◆ YOUR INSTRUCTIONS
Gather every line in the items below that contains the word "przed", copying each line in full. Match the case of the letters.

[Stored data entries]
>>>>>
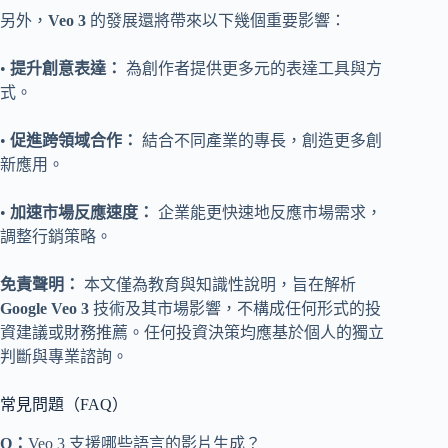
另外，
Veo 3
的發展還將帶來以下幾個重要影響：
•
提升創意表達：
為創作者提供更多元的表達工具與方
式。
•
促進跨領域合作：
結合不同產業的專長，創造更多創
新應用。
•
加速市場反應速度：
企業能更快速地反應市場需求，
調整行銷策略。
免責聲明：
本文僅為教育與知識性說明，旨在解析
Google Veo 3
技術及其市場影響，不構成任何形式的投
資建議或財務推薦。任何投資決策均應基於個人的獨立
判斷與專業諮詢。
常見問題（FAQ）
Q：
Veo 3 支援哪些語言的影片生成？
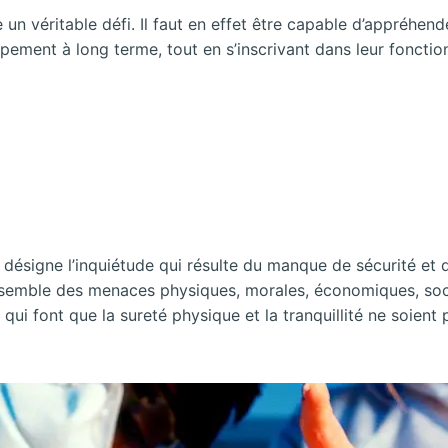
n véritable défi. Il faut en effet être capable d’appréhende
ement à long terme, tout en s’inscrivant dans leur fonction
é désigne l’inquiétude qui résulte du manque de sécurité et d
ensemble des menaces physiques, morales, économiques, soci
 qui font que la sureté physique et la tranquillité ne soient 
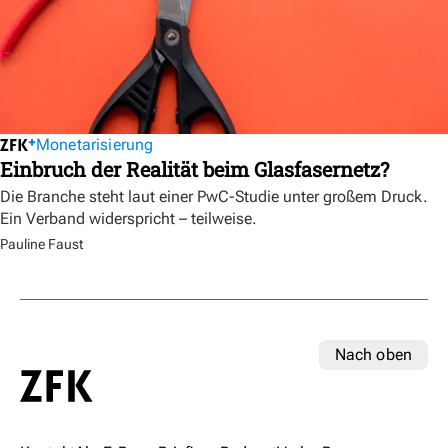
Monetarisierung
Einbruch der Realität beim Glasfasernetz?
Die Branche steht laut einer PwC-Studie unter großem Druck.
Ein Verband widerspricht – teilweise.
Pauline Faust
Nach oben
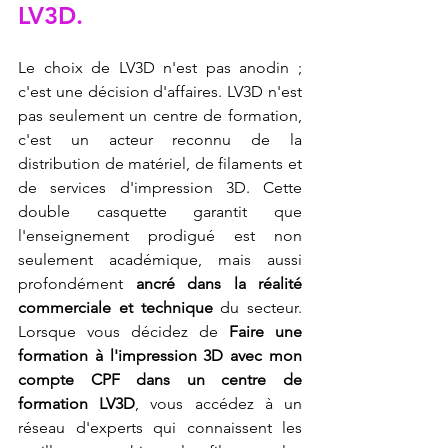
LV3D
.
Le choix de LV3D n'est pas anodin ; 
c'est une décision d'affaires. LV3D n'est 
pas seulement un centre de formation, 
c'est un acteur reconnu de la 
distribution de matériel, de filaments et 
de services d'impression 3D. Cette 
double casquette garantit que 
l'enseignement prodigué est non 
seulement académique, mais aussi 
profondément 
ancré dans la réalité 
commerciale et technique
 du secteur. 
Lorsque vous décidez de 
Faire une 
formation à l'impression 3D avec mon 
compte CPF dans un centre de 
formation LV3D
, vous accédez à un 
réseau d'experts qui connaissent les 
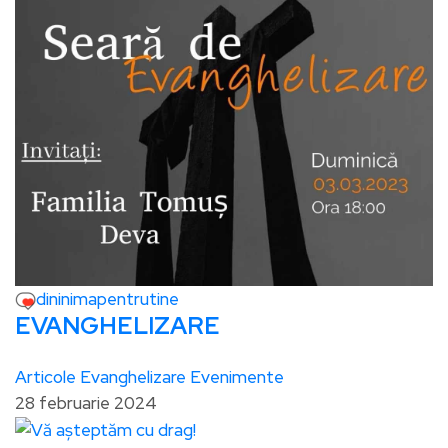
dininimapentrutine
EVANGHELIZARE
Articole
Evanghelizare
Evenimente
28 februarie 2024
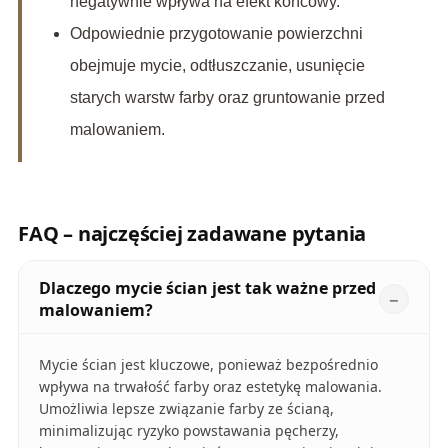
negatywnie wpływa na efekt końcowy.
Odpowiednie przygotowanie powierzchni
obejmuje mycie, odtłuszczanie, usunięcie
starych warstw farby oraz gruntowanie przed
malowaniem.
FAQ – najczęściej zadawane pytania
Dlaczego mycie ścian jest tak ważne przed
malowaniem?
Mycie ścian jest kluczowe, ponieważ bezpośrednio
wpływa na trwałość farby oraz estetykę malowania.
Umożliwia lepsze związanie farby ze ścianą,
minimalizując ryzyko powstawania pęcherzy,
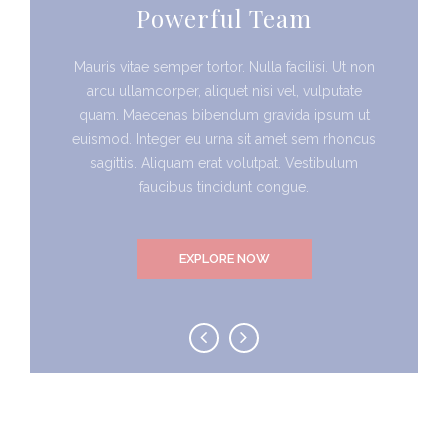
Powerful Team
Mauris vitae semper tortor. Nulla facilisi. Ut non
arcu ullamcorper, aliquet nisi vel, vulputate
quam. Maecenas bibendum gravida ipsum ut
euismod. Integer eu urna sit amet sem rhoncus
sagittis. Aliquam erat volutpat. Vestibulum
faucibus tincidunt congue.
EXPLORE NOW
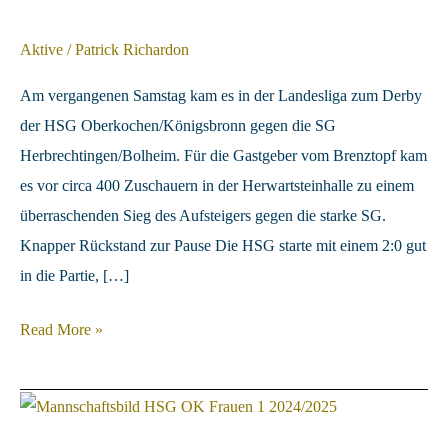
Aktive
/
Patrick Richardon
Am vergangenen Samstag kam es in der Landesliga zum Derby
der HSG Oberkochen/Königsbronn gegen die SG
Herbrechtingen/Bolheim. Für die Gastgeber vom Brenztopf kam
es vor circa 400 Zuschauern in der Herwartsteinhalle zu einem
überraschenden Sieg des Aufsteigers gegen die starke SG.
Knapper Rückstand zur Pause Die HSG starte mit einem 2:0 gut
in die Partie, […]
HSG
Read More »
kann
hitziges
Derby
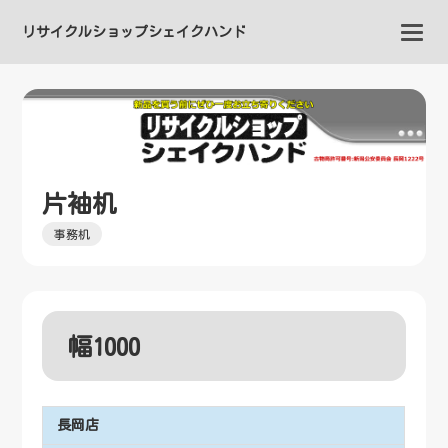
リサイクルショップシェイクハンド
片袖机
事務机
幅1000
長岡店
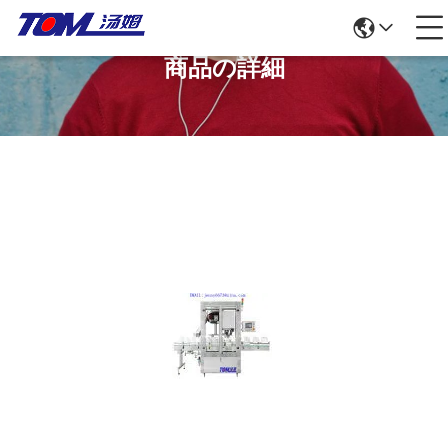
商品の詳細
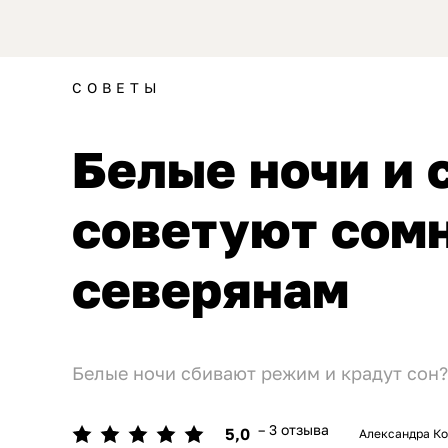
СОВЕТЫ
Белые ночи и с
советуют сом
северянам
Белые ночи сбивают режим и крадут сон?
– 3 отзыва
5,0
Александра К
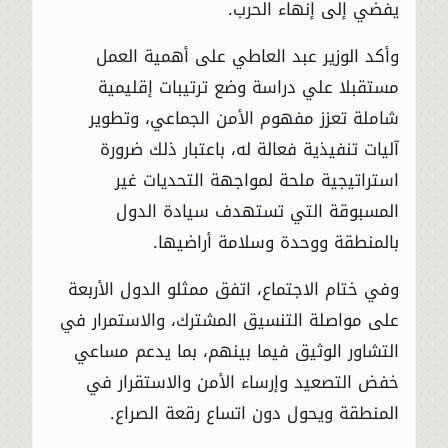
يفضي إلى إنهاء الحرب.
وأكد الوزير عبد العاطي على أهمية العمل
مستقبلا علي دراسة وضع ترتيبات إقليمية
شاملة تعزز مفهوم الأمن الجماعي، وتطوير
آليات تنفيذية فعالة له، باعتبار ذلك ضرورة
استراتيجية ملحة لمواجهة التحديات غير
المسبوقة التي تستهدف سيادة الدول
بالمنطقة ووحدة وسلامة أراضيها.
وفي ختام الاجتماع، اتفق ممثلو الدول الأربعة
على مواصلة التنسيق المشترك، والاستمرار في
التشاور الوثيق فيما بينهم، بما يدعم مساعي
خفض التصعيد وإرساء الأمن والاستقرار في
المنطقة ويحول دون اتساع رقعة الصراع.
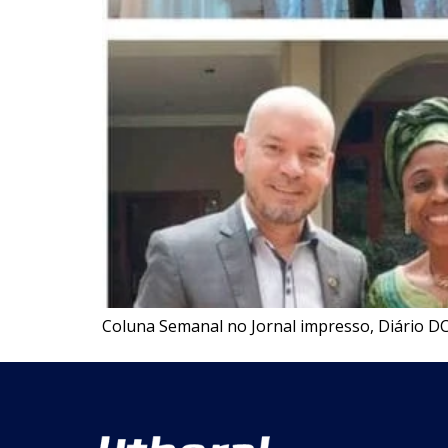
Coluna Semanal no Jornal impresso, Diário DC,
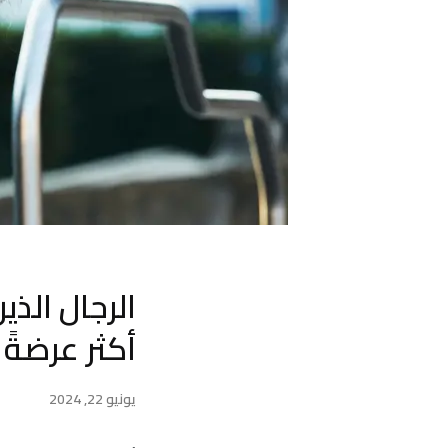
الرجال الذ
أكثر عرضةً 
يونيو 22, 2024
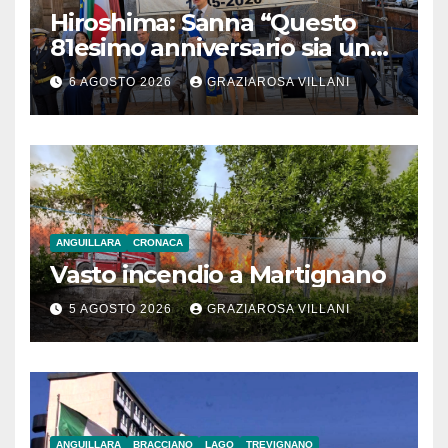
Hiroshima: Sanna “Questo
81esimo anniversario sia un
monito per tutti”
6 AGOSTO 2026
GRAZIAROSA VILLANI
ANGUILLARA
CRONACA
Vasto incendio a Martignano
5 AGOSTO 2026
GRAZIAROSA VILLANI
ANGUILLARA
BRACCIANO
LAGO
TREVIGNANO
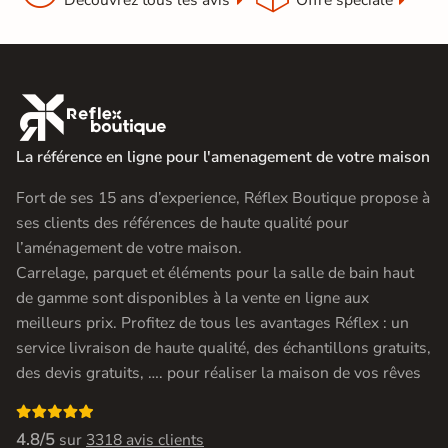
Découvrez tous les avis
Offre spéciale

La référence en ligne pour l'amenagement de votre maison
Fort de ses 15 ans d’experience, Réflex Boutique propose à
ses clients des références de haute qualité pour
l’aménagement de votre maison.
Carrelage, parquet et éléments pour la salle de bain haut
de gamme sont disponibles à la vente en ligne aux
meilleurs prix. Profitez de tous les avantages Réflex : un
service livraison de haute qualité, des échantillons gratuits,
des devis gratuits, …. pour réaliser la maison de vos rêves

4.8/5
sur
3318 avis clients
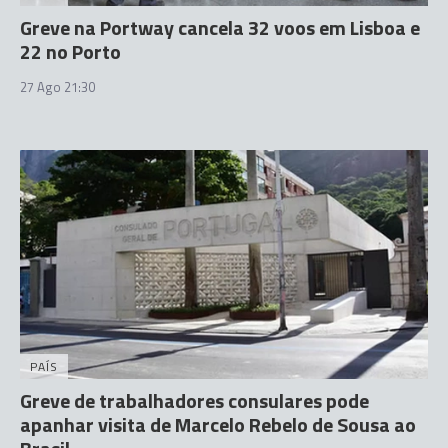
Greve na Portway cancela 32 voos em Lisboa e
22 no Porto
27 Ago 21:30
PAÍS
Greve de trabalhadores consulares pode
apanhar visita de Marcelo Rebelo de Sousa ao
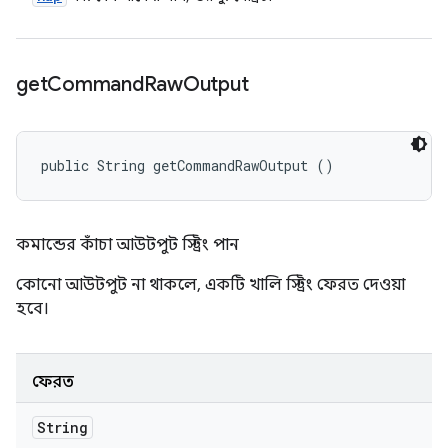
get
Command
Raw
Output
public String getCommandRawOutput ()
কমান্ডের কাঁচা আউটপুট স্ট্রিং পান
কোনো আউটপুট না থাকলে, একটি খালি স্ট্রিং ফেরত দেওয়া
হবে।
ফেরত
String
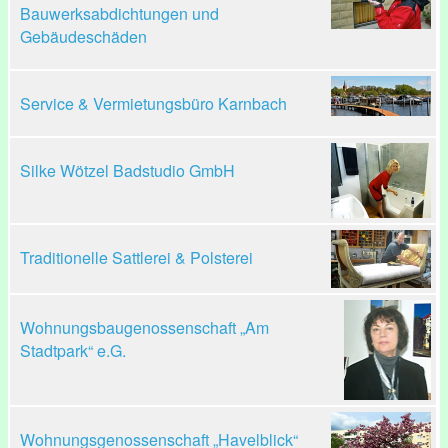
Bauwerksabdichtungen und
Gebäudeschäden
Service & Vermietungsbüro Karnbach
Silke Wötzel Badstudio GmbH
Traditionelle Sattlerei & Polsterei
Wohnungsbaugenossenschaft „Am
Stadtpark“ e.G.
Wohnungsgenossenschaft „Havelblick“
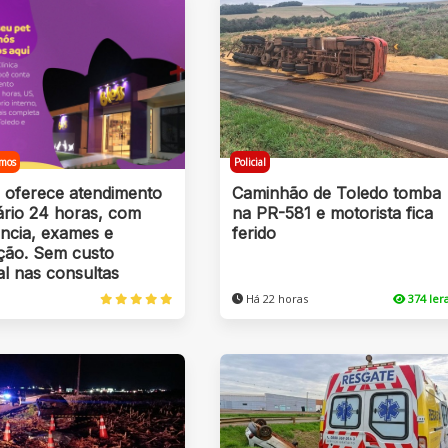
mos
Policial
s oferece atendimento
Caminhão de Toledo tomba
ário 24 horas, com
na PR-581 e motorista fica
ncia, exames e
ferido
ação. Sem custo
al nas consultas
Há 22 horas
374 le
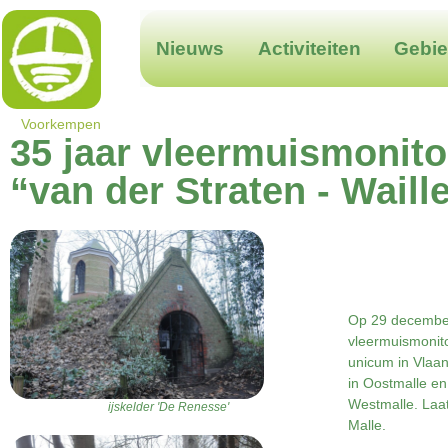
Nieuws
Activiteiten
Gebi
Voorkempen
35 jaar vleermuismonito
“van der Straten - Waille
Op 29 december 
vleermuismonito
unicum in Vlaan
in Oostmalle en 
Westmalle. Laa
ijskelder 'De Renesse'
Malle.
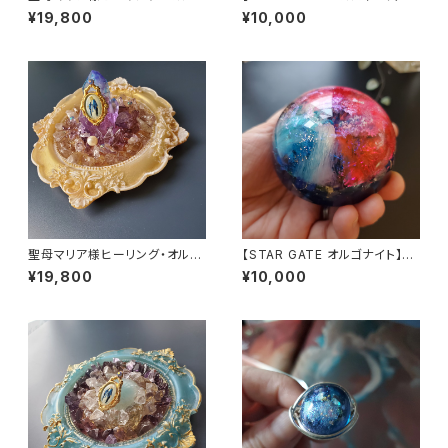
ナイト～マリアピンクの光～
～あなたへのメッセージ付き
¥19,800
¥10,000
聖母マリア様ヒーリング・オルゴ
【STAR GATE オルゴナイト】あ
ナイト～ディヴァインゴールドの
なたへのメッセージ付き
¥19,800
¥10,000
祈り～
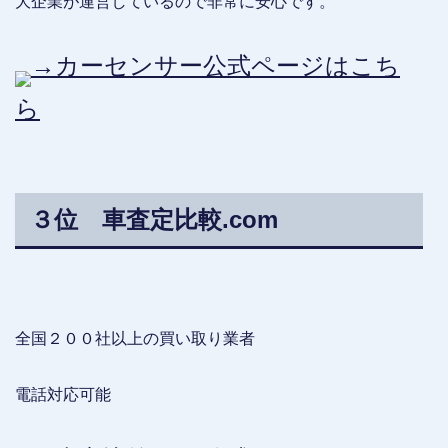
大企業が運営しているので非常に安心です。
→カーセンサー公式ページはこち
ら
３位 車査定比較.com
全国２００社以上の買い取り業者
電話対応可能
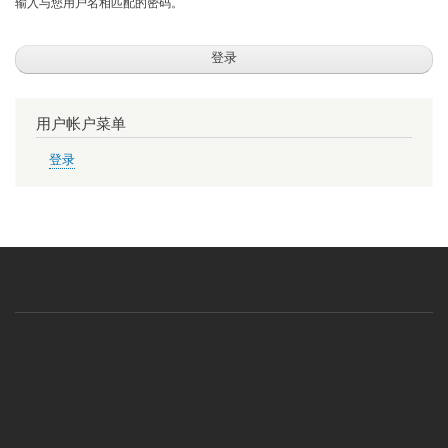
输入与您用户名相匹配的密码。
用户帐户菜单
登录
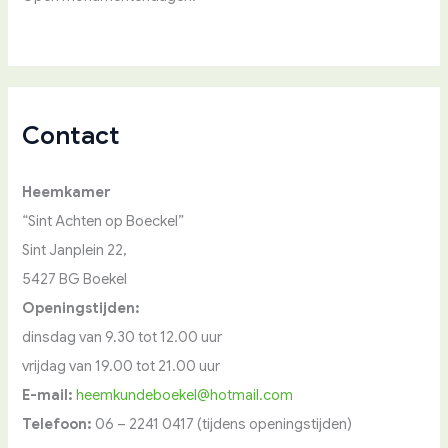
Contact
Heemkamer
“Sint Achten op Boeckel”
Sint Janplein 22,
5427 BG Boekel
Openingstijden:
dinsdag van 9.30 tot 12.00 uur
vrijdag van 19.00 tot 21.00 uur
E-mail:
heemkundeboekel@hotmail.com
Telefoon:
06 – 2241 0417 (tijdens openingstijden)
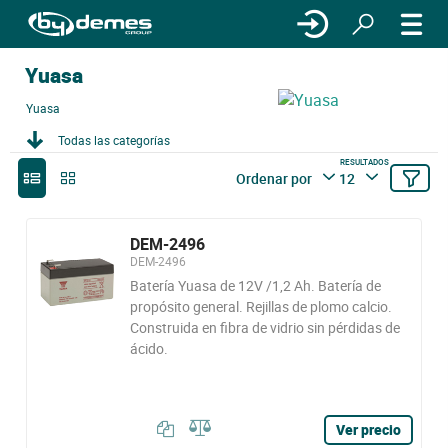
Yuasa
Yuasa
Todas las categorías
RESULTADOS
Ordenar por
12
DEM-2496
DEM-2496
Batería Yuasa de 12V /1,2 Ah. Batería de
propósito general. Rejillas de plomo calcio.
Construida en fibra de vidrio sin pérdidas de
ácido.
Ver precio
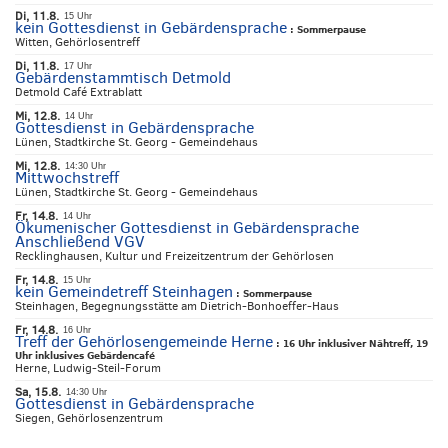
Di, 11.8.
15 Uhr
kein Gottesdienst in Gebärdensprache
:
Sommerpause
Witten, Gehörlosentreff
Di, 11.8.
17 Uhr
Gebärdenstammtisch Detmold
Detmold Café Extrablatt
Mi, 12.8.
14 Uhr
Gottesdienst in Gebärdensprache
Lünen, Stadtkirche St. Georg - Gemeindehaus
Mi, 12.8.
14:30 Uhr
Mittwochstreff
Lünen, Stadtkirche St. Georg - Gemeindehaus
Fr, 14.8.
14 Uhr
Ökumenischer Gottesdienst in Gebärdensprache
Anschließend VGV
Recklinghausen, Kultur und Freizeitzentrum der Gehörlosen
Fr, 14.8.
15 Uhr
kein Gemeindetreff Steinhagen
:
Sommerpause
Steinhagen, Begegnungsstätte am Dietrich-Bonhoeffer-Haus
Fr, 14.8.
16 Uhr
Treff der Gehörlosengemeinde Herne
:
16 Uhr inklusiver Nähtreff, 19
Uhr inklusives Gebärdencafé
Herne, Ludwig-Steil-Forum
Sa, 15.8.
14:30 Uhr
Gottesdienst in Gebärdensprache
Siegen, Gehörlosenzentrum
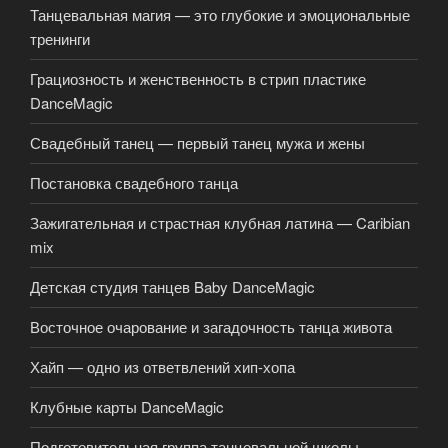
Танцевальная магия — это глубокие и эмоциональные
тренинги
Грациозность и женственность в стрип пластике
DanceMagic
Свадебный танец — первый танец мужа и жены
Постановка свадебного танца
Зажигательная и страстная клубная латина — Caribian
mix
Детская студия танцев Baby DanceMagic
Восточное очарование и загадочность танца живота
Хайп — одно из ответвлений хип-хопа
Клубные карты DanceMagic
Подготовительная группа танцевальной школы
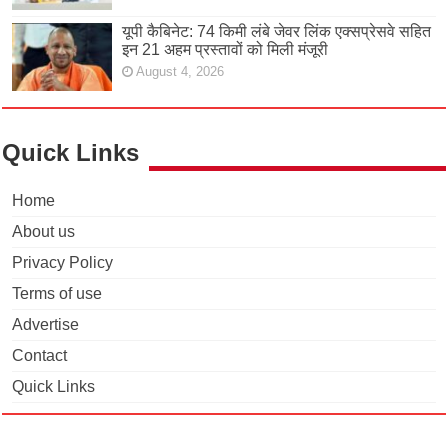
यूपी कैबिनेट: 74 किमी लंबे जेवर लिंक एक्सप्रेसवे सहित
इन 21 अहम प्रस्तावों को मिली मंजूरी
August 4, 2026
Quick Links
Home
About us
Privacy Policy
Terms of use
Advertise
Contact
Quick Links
<<<<<
◆ FINAL ANSWER
starych warstw farby oraz gruntowanie przed
Dlaczego mycie ścian jest tak ważne przed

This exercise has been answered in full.